Records from a data source
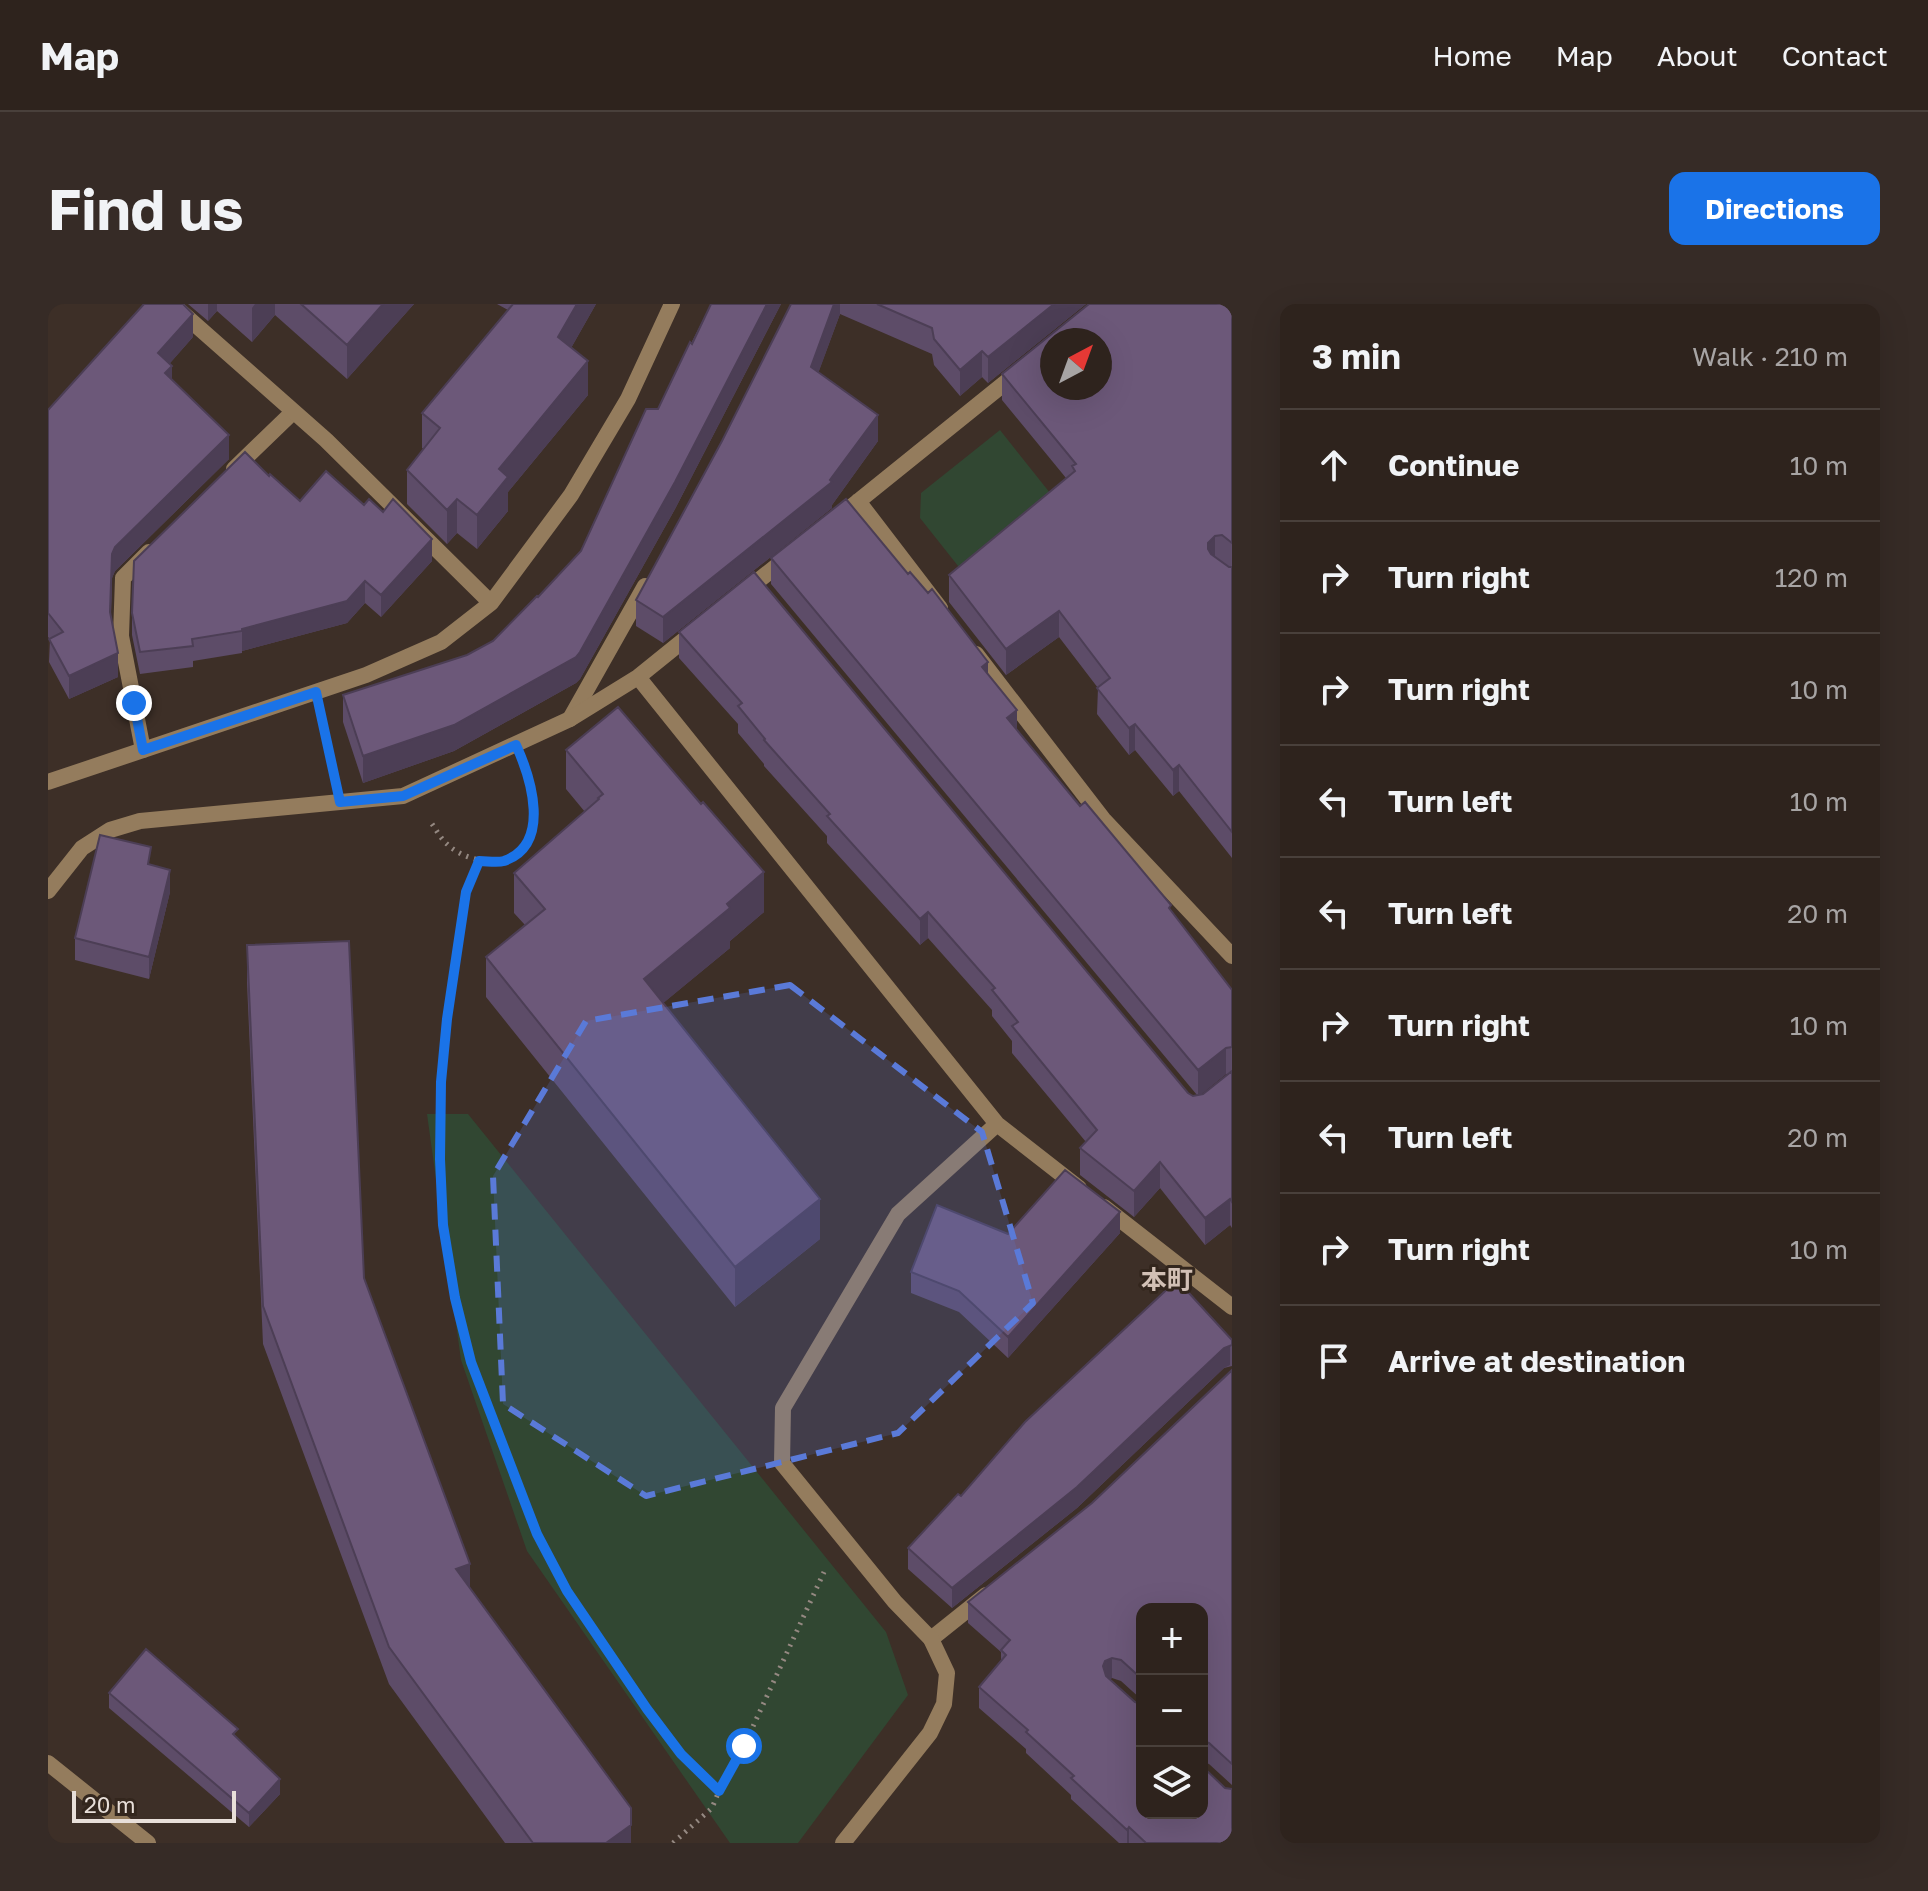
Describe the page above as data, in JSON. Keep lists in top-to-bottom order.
{
  "districts": ["本町"],
  "scale_bar": "20 m",
  "north": "top right",
  "page": {
    "header": "Map",
    "nav": [
      "Home",
      "Map",
      "About",
      "Contact"
    ],
    "buttons": "Directions",
    "title": "Find us",
    "heading": ["3 min", "Walk · 210 m"],
    "list": [
      ["Continue", "10 m"],
      ["Turn right", "120 m"],
      ["Turn right", "10 m"],
      ["Turn left", "10 m"],
      ["Turn left", "20 m"],
      ["Turn right", "10 m"],
      ["Turn left", "20 m"],
      ["Turn right", "10 m"],
      "Arrive at destination"
    ],
    "map_buttons": ["+", "−"],
    "scale": "20 m"
  }
}
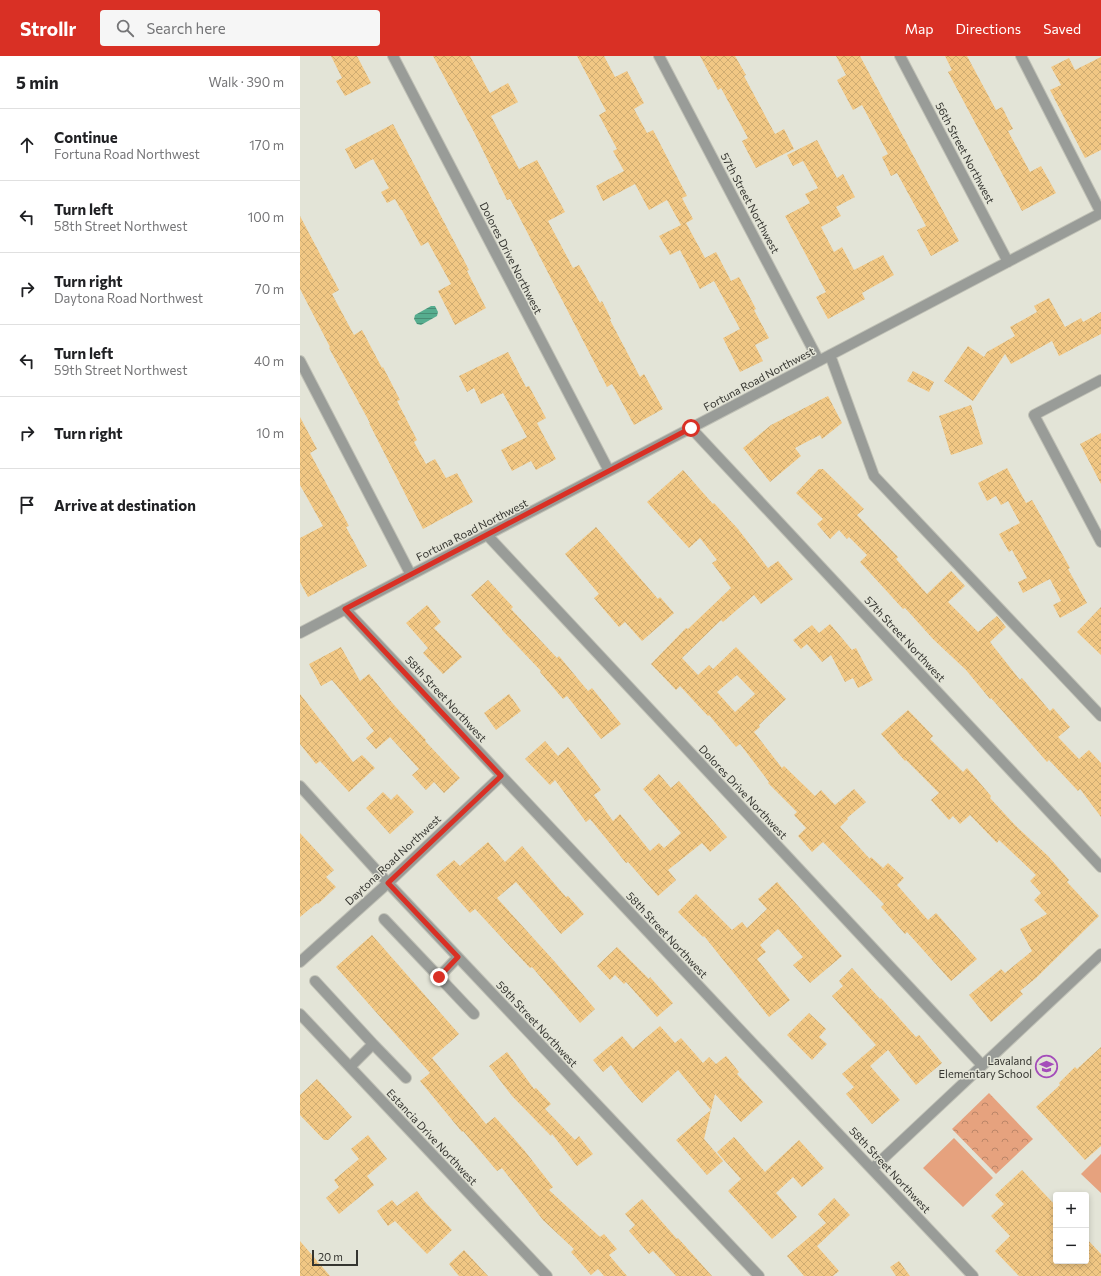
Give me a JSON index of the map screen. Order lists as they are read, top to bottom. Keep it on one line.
{"streets":{"street":["56th Street Northwest","57th Street Northwest","Dolores Drive Northwest","Fortuna Road Northwest","58th Street Northwest","Daytona Road Northwest","59th Street Northwest","Estancia Drive Northwest"]},"crossings":[["56th Street Northwest","Fortuna Road Northwest"],["57th Street Northwest","Fortuna Road Northwest"],["Dolores Drive Northwest","Fortuna Road Northwest"],["Fortuna Road Northwest","58th Street Northwest"],["58th Street Northwest","Daytona Road Northwest"],["Daytona Road Northwest","59th Street Northwest"]],"places":{"school or university":["Lavaland Elementary School"]},"scale_bar":"20 m","page":{"header":"Strollr","search":"Search here","nav":["Map","Directions","Saved"],"heading":["5 min","Walk · 390 m"],"list":[["Continue","Fortuna Road Northwest","170 m"],["Turn left","58th Street Northwest","100 m"],["Turn right","Daytona Road Northwest","70 m"],["Turn left","59th Street Northwest","40 m"],["Turn right","10 m"],"Arrive at destination"],"map_buttons":["+","−"],"scale":"20 m"}}
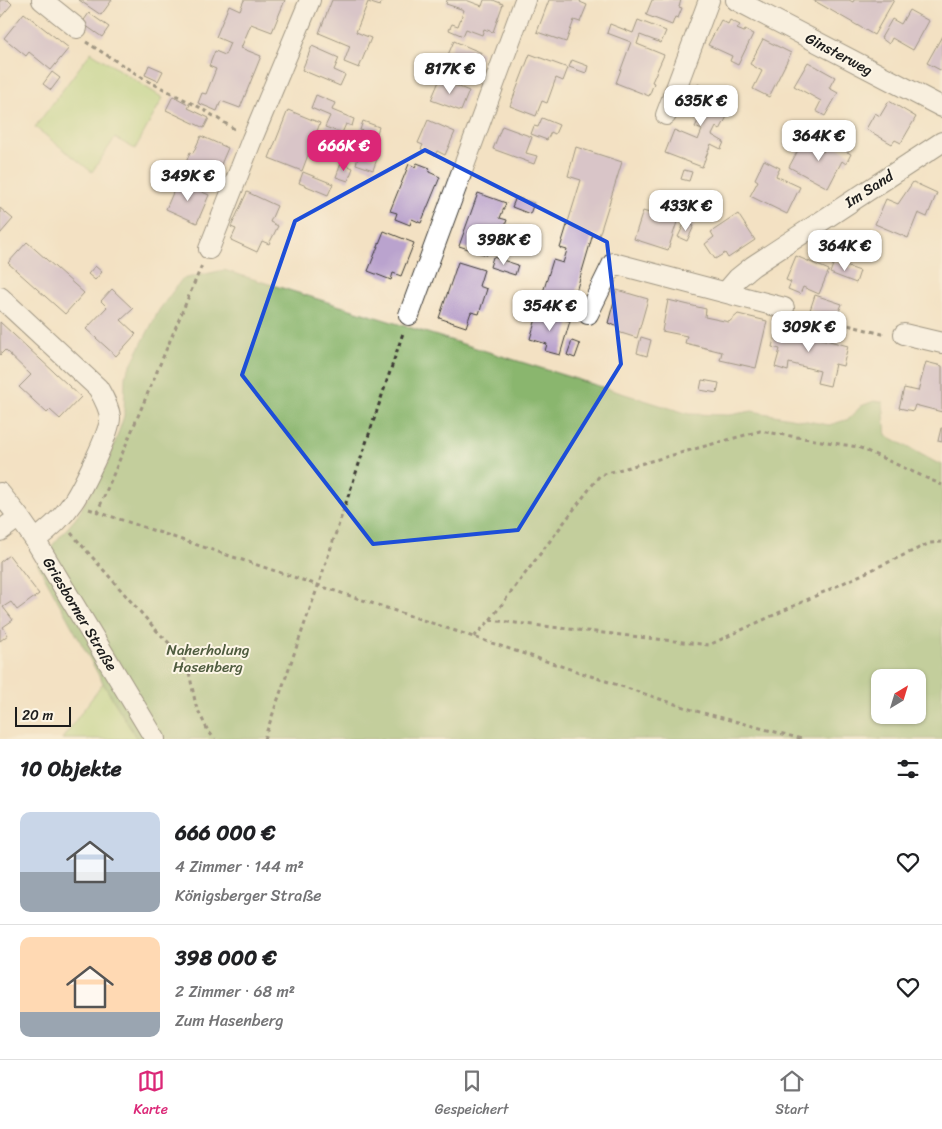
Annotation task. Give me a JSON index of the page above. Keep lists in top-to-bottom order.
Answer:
{
  "streets": {
    "street": ["Ginsterweg", "Im Sand", "Griesborner Straße"]
  },
  "parks": ["Naherholung Hasenberg"],
  "scale_bar": "20 m",
  "north": "top right",
  "page": {
    "price": [
      "817K €",
      "635K €",
      "364K €",
      "666K €",
      "349K €",
      "433K €",
      "398K €",
      "364K €",
      "354K €",
      "309K €"
    ],
    "scale": "20 m",
    "heading": "10 Objekte",
    "list": [
      {
        "name": "666 000 €",
        "note": "4 Zimmer · 144 m² · Königsberger Straße"
      },
      {
        "name": "398 000 €",
        "note": "2 Zimmer · 68 m² · Zum Hasenberg"
      }
    ],
    "tabs": ["Karte", "Gespeichert", "Start"]
  }
}
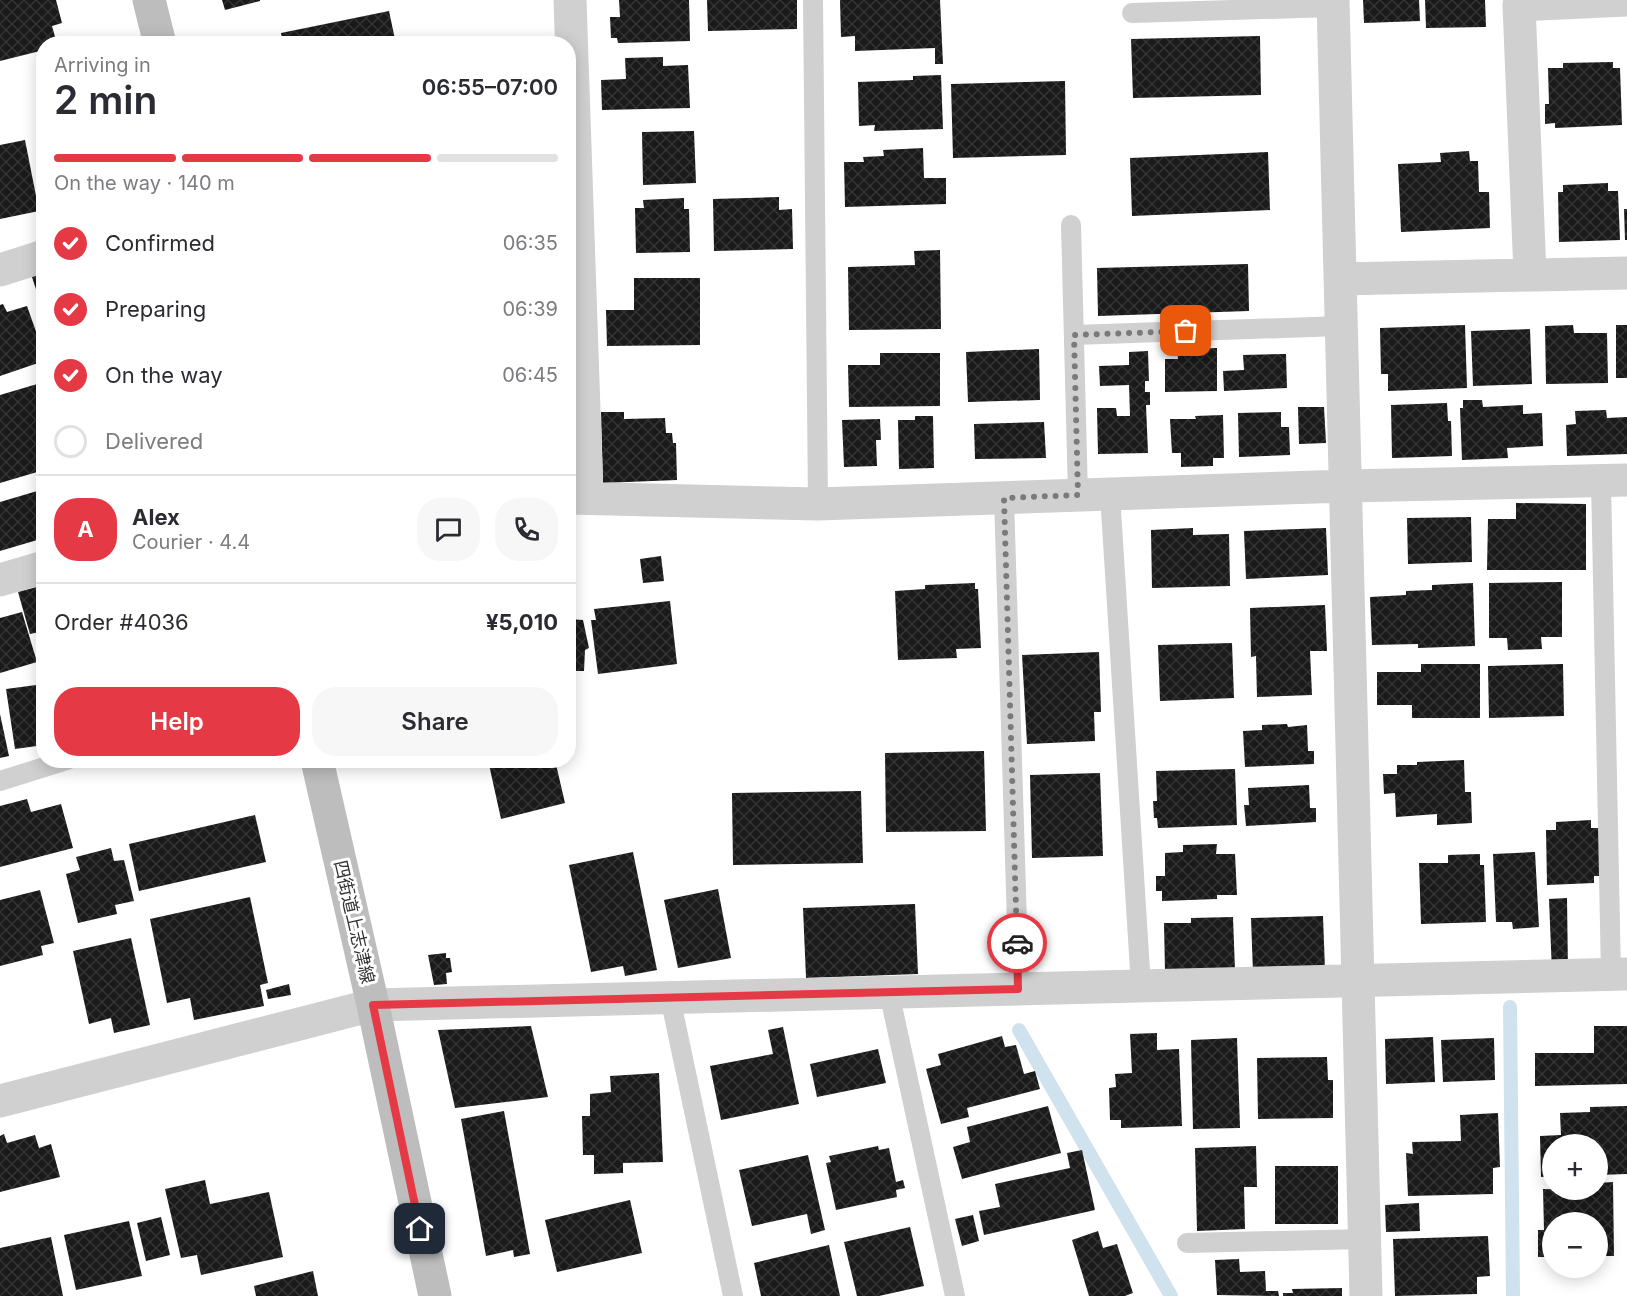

→ **PROBLEM STATEMENT**:
Look through the data above. Each line containing the word "Give" needs to be copied.

→ **RESULT BELOW**:
Give me a JSON index of the map screen. Order lists as they are read, top to bottom. Keep it on one line.
Annotation task. Give me a JSON index of the page above. Keep lists in top-to-bottom order.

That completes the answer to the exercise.